Necropost, dont do it again please, this is even over 3 years.

----------


## AllenRein

After all this time it looks like a couple of teams are having a go at it with interesting results.
lotro revenge: HowTo: Understand 0B000002 vs. 0B004002 packets

Specifically this comment from late last year:
Good to see some people are still coming back to this blog  :Smile:  for those interested, let me summarize where the lotro pserver scene is at the moment (to the best of my knowledge). There are at least two groups able to enter the world with a custom server, move around, modify basic parameters like stats or quests and spawn NPCs/monsters. Where these two groups diverge is their focus:

One group is working with the live client, capturing packets and trying to make sense of them. They have a lot of information at their disposal and an on-demand reference frame but are somewhat lacking in active developers and most of their stuff is inherited from other devs and not written by them.
If you're interested in reverse engineering the live game, you should look up the discord higher up on this page.
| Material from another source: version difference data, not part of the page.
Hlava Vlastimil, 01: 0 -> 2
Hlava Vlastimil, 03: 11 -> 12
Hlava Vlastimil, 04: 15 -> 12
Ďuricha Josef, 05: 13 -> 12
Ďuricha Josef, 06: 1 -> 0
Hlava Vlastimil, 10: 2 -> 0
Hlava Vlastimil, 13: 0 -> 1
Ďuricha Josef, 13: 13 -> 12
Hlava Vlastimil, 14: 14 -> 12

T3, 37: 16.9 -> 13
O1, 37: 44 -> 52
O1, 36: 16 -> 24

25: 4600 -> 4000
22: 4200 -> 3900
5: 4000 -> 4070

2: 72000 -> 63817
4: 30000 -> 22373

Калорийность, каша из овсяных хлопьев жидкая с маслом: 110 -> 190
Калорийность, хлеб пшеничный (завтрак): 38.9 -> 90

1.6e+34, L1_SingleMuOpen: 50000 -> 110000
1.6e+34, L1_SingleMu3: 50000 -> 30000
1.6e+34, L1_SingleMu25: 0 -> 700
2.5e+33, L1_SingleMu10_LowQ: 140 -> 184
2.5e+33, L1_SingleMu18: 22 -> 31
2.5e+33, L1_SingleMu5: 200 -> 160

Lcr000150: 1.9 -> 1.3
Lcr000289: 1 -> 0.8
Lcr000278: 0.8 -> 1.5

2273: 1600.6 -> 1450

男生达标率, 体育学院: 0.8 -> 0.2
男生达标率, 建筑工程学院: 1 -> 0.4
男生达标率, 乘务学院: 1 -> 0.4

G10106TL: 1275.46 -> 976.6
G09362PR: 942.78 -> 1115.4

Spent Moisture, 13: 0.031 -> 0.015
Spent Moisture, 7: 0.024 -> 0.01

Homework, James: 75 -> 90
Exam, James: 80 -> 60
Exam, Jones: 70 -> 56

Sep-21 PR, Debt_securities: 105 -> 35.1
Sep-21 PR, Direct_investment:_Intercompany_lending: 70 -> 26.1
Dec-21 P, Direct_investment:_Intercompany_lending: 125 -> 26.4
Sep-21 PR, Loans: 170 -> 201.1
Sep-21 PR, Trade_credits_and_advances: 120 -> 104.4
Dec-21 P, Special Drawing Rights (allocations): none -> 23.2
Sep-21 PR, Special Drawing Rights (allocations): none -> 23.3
The other group is focusing hard on getting a vanilla-SoA server up and running. Even though this is a more complex job without a reference retail server, they are arguably much further along than the first group. They have a much stronger understanding of the data that's available (lotro has A LOT of data on the client if you know how to use it), good grasp of the executable and a clear path to server implementation with only relatively few unknowns. Also more active developers but could always use more people interested in SoA - if you're one of them, drop a message to TheMadFitz above  :Wink:

----------


## AllenRein

Duplicate post removed

----------